Hearing System

The anatomy of the hearing system can be divided into four components. These division are the:

The Outer Ear

The outer ear is made up of the pinna or auricle, which is the “ear” we see on the side of our head, and the external auditory canal, or ear canal. The pinna collects and funnels sound down to the ear canal and towards the ear drum. The ear canal is actually curved and is about 1 inch long in adults. Each individuals ear canal is unique and must be considered when examining the function of the canal. The external auditory canal has hairs and glands that produce wax called cerumen.
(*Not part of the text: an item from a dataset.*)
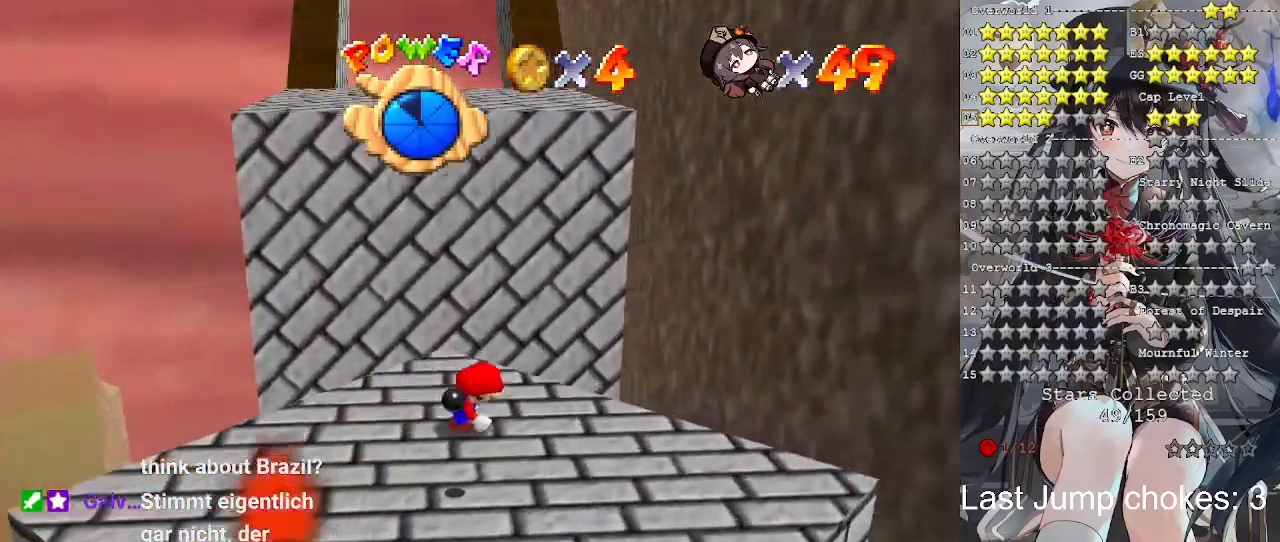
{"buttons": ["CROSS"], "left_stick": "up", "right_stick": "center", "events": [[33, "left_stick", "down"], [300, "left_stick", "up"], [367, "CROSS", "down"]]}
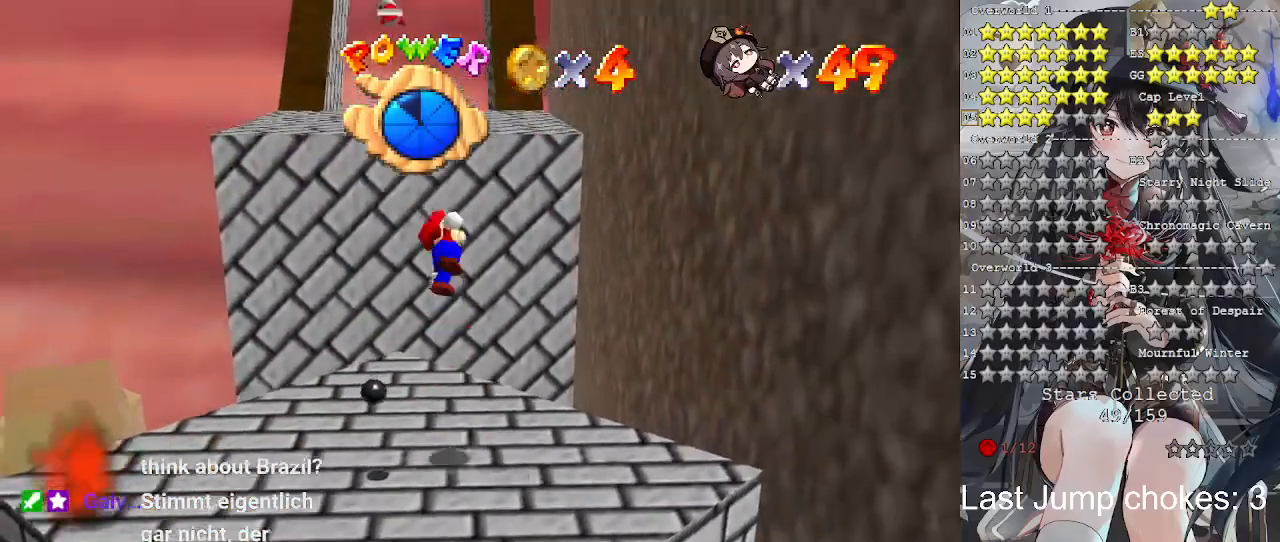
{"buttons": [], "left_stick": "down", "right_stick": "center", "events": [[33, "left_stick", "down"], [133, "CROSS", "up"]]}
Cerumen helps to lubricate the skin and keeps the ear canal functioning normally.


Anatomy of the Ear

The Middle Ear

The eardrum (tympanic membrane) is a thin skin-lined membrane at the most inner end of the ear canal and separates the ear canal from the middle ear. On the inner side of the tympanic membrane, behind the eardrum, lies an air-filled space called the middle ear cavity. The vibrations of the tympanic membrane caused by sound are transmitted to the inner ear through the middle ear cavity. The three tiny bones, or ossicles, that transmit the sound to the inner ear are the malleus (hammer), incus (anvil), and stapes (stirrup). The stapes bone transmits the vibrations into the inner ear.

The Inner Ear

The inner ear has two divisions—hearing and balance functions are carried out in the inner ear. The hearing division of the inner ear consists of the cochlea and nerve of hearing. The cochlea is a snail-shaped, bony structure that contains the sensory organ of hearing called the organ of Corti. The organ of Corti releases chemical messengers when the vibrations from the stapes activate its tiny hair cells. These chemicals then excited the nerves of hearing which carry sound to the brain.

Central Auditory Pathways

The central auditory system is an incredibly complex network of neural pathways in the brain that are response for sound localizations, speech understanding, and perception of music.